A single-point system beats a system requiring multiple signal sources

The author is a broadcast technical author from Australia and has spent a lifetime in training technicians. Radio World welcomes opinion and points of view on important radio broadcast industry issues.

Having read “Hybrid Radio Making Strides,” I have a response. This article says that the receiver will switch to the internet when the HD Radio digital signal is poor. This will happen often for a large proportion of the audience because of the extremely low power of the HD Radio’s digital signal.

If a DRM or DAB+ radio is used instead, the only power limitations are the distance to another broadcaster on the same channel only and the cost of the transmitter. High-power DRM/DAB+ digital transmission eliminates the need to constantly switch to mobile internet. In addition, DRM and DAB+ can instruct the receiver to switch to another transmitter radiating the same program, as well as their ability to have multiple transmitters for single broadcaster for dead spot within the license area. High-power broadcasting produces much more even coverage than the mobile internet which uses many cellphone towers to try and produce even coverage

[Read: Where Is Terrestrial Radio Going?]

In addition, nothing has been said about the delay of the receiver switching between HD Radio and mobile internet and back again — there is a variable time it takes the signal to get to the receiver via the internet. It can require the radio to store an HD Radio signal buffer for multiple seconds while the internet signal is sought out and collected from the broadcast studios. Remember that the internet sound is sent in blocks which can take different paths including the receiver switching between different cellphone towers. As the automobile receiver travels around the relative delay between HD Radio receiver itself and the mobile internet will constantly change. If the same relative delays are not identical sections of sounds will be repeated or omitted.

Netcasting requires a path for each listener to their receiver as well as a return path back to the broadcaster. The return path is virtually unused except for a possible counting of the number of receivers switched to that broadcast, but it cannot tell how many listeners there are nor if they are even awake.

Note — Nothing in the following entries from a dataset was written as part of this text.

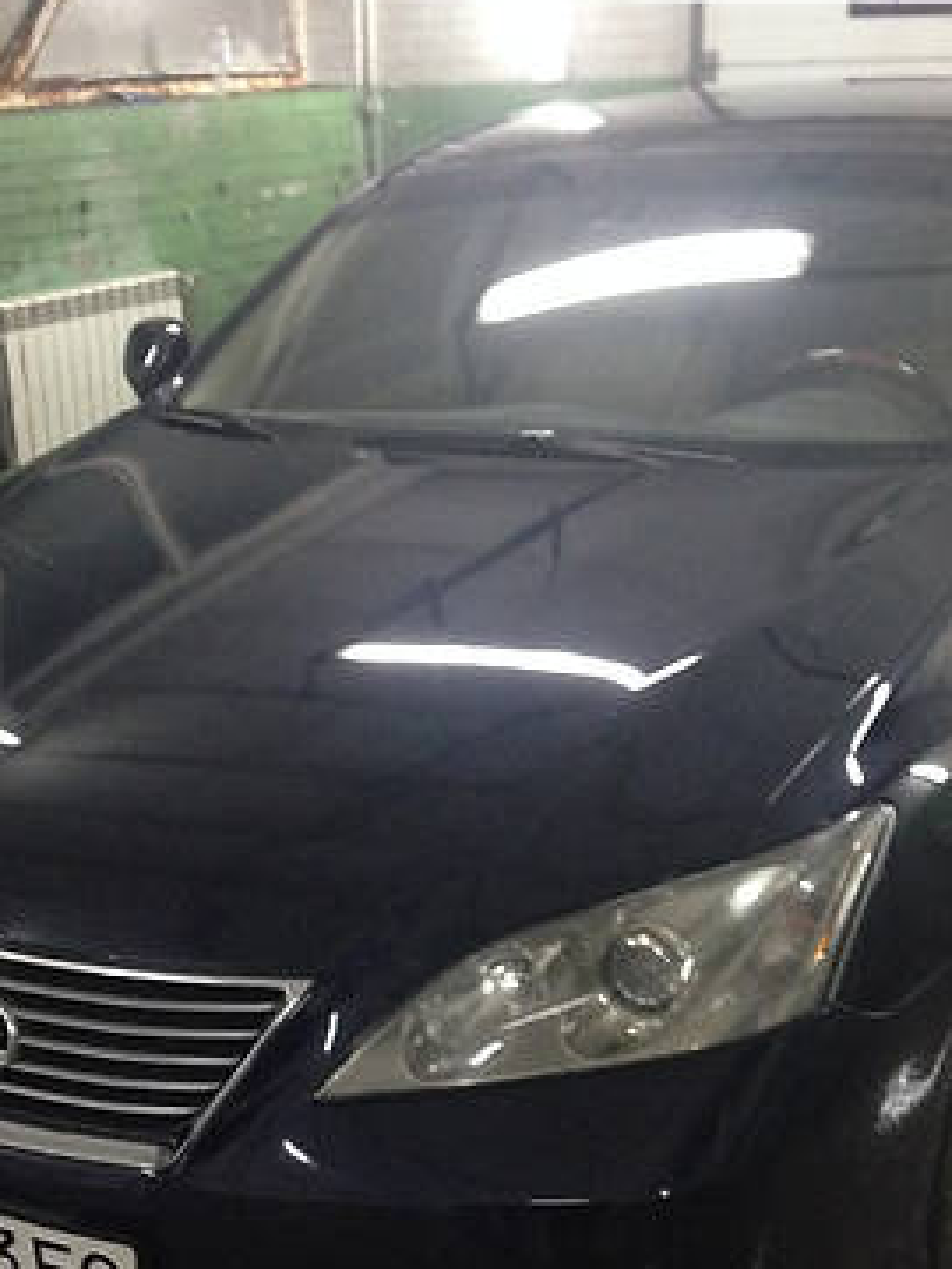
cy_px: 867
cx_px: 367
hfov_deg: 26.5
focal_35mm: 55
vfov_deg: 34.5
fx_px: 2017
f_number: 2.4
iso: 400
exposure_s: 1/17
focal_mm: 4.1
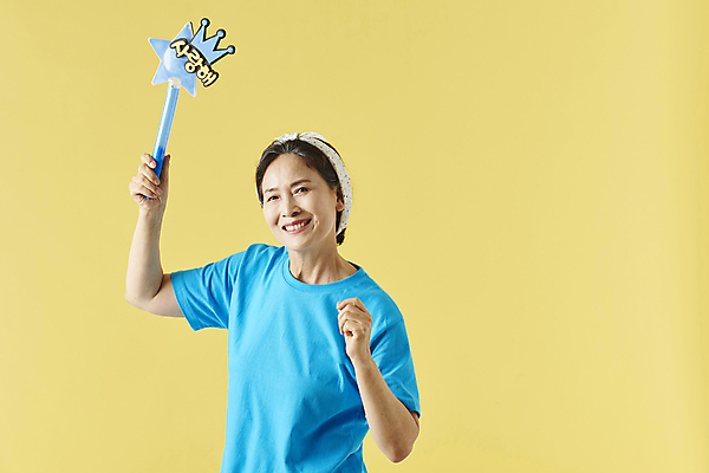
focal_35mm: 100
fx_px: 1969
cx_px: 354
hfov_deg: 20.4
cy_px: 236
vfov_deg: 13.7
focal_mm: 100
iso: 160
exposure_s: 1/125
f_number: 8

The return path needs to also contain the location of the receiver particularly for mobile broadband routing of the signal to appropriate cell tower. All of which is not required in broadcast.

The telco has to buy identical spectrum bandwidth for the forward and the return path as well as using separate cables through the telco network to the broadcaster. To increase the capacity of mobile broadband the telcos are having to resort to 28 GHz 5G. These signals will not go through walls, roofs, and hills, so each building will need a 5G transceiver feeding a Wi-Fi modem. A view of this on broadcasters was described in “Will 5G Be Part of the Broadcasting Future.”

I have not seen a recent cost comparison in the U.S.A. of the price of transmitting a program using the internet for the broadcaster, particularly when there are millions of simultaneous listeners. Here is one made by the EBU for European broadcasters.

The cost of simulcasting of FM analog, adding HD Radio and mobile internet for large numbers of listeners is expensive. Large numbers of HD Radios receivers switching to the mobile internet to overcome the problems of very low-powered digital transmissions will see broadcast accountants asking why the broadcaster is running a transmitter at all. The telcos can then control the cost of delivery of a broadcaster’s program to their listeners.

In an emergency, the cellphone network in the emergency area can be overloaded by people call to find out what’s going on and, in those events, HD Radios switching to mobile broadband will aggravate that situation. An overloaded cellphone system prevents people in imminent danger from calling for help.

DRM-based radios can display maps of the affected areas and an indexed multipage text service for emergency instruction in multiple languages if required. All digital radio standards include a method of waking the radio and speaking an emergency announcement which can remove the need for calling all phones in the emergency area.

The best solution would be to convert all broadcasters to DRM for the lowest cost, highest reliability of delivery. There is no spectral space for DAB+ because those frequencies are used by television in the Americas.